[Sigia-l] Eliminating categories in favour of tagging
Alexander Johannesen
alexander.johannesen at gmail.com
Sun Mar 12 17:17:59 EST 2006
On 3/11/06, dbedford at worldbank.org <dbedford at worldbank.org> wrote:
> Just a clarification - I think this will help you to better understand the
> underlying 'architectures' which is what is supposed to be the focus of this
> list.
"You" the members of this list, or "you" Alex and Andrew?
> When you frame the argument in terms of free form or controlled form, then I
> think the issues become clearer. In a nutshell, the issue with 'entirely free
> form' terms is that you create a mess that has to be cleaned up later by
> somebody -- and rarely is ever cleaned up.
What I argued for was a 40% controlled and 60% uncontrolled top-down
structure rolled into one. I've used, implemented and played with many
variations on this, but usually the 40/60 rule seems to be king.
> There is a happy medium between
> free form and controlled -- which pertains to semantic analysis.

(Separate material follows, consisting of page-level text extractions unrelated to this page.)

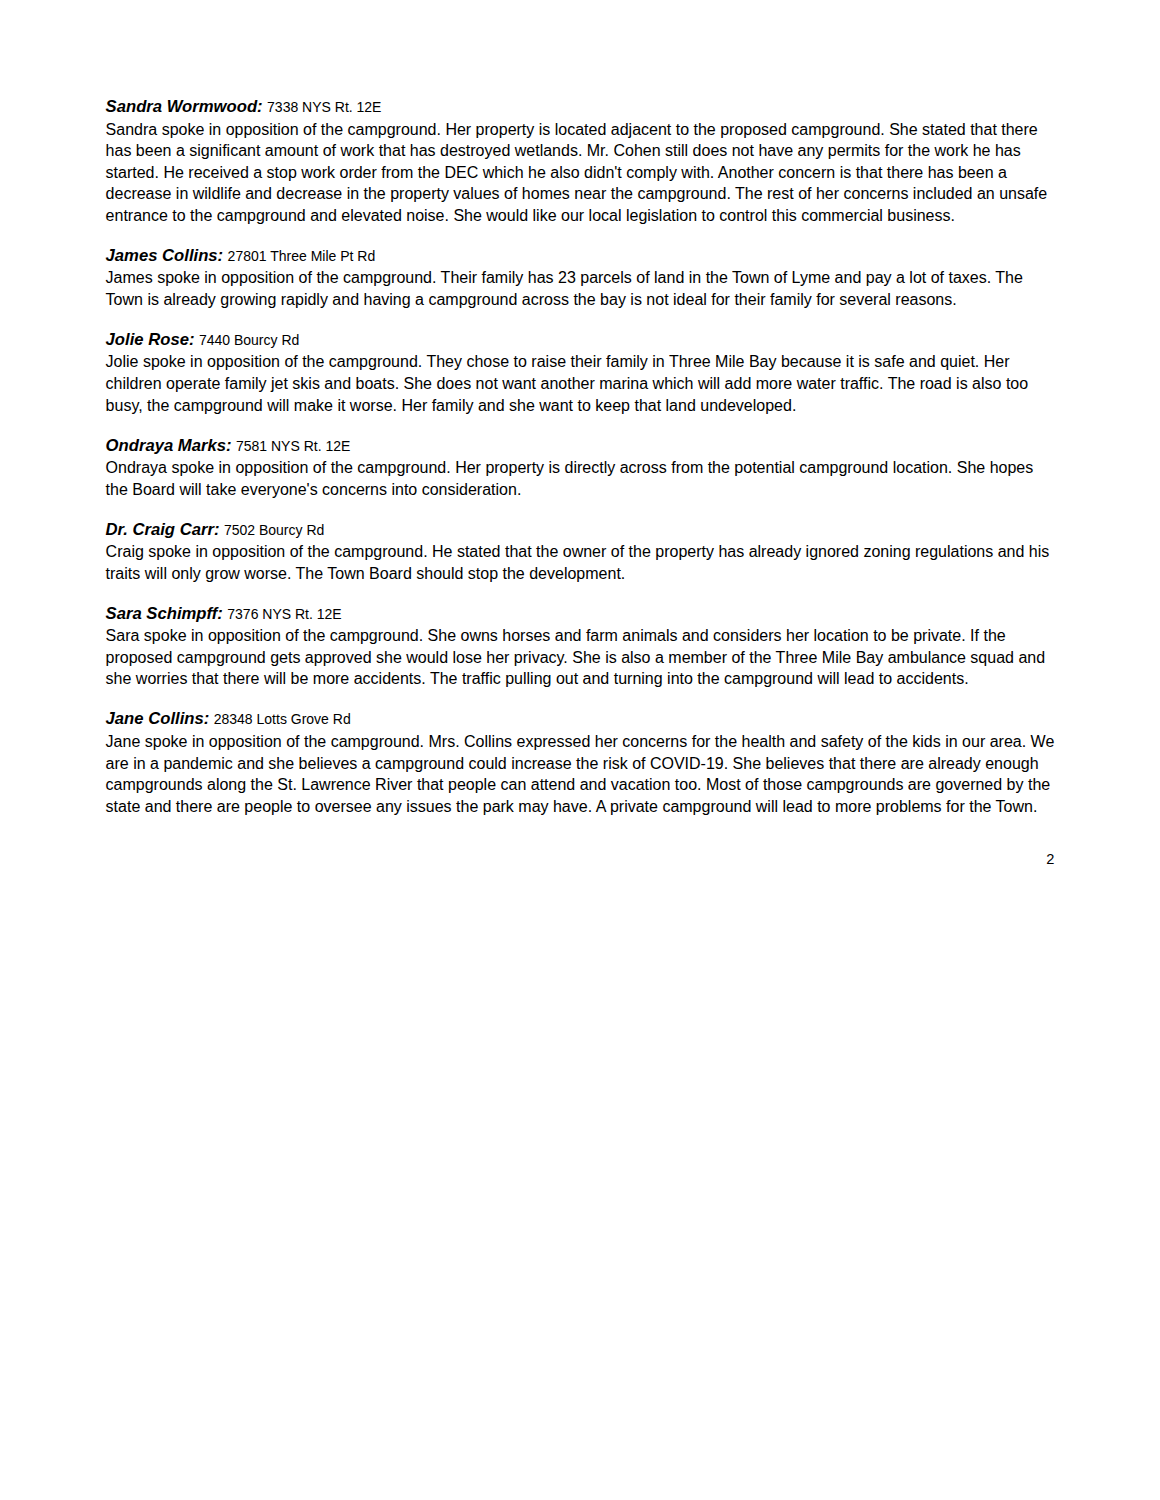Sandra Wormwood: 7338 NYS Rt. 12E
Sandra spoke in opposition of the campground. Her property is located adjacent to the proposed campground. She stated that there has been a significant amount of work that has destroyed wetlands. Mr. Cohen still does not have any permits for the work he has started. He received a stop work order from the DEC which he also didn't comply with. Another concern is that there has been a decrease in wildlife and decrease in the property values of homes near the campground. The rest of her concerns included an unsafe entrance to the campground and elevated noise. She would like our local legislation to control this commercial business.
James Collins: 27801 Three Mile Pt Rd
James spoke in opposition of the campground. Their family has 23 parcels of land in the Town of Lyme and pay a lot of taxes. The Town is already growing rapidly and having a campground across the bay is not ideal for their family for several reasons.
Jolie Rose: 7440 Bourcy Rd
Jolie spoke in opposition of the campground. They chose to raise their family in Three Mile Bay because it is safe and quiet. Her children operate family jet skis and boats. She does not want another marina which will add more water traffic. The road is also too busy, the campground will make it worse. Her family and she want to keep that land undeveloped.
Ondraya Marks: 7581 NYS Rt. 12E
Ondraya spoke in opposition of the campground. Her property is directly across from the potential campground location. She hopes the Board will take everyone's concerns into consideration.
Dr. Craig Carr: 7502 Bourcy Rd
Craig spoke in opposition of the campground. He stated that the owner of the property has already ignored zoning regulations and his traits will only grow worse. The Town Board should stop the development.
Sara Schimpff: 7376 NYS Rt. 12E
Sara spoke in opposition of the campground. She owns horses and farm animals and considers her location to be private. If the proposed campground gets approved she would lose her privacy. She is also a member of the Three Mile Bay ambulance squad and she worries that there will be more accidents. The traffic pulling out and turning into the campground will lead to accidents.
Jane Collins: 28348 Lotts Grove Rd
Jane spoke in opposition of the campground. Mrs. Collins expressed her concerns for the health and safety of the kids in our area. We are in a pandemic and she believes a campground could increase the risk of COVID-19. She believes that there are already enough campgrounds along the St. Lawrence River that people can attend and vacation too. Most of those campgrounds are governed by the state and there are people to oversee any issues the park may have. A private campground will lead to more problems for the Town.
2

Depending on who you imply does the analysis, I'd agree if you're
talking about the human factor at the run-time level. If you mean
semantic inference (pre-processed or real-time), I'm a little more
sceptic; not because it can't be done, but because it is expensive and
quite often not worth it. (There's a reason social engineering is so
popular; dump all the hard [as in difficult] work on your unsuspecting
userbase)
> I think it would be great if this list could begin a discussion of these issues
> - the free form or controlled discussion is a few decades old. We have moved
> beyond it.
I think that statement is a bit broad and sweeping; even if something
is old doesn't make it unrelevant or solved. As far as I know,
politics were still explored thousands of years ago, and we still
haven't solved that one. :) (Same goes for list behaviour and ethics,
but I digress ...)
> Are you all aware of the Semantic Technologies conference in
> progress this week in San Jose? You might want to follow what is happening in
> that community.
That community. Heh. Some of us have been part of "that" for years, me
since 1989. The thing is, and it has been the thing since AI started
in the 60's, it still can't outperform a person with some papers, a
cup of coffee, and the thought "hmm what's going on here?" Which, in
essense, is what IA and the focus of this list is to me. Semweb stuff
is a cute tool, though.
Alex
--
"Ultimately, all things are known because you want to believe you know."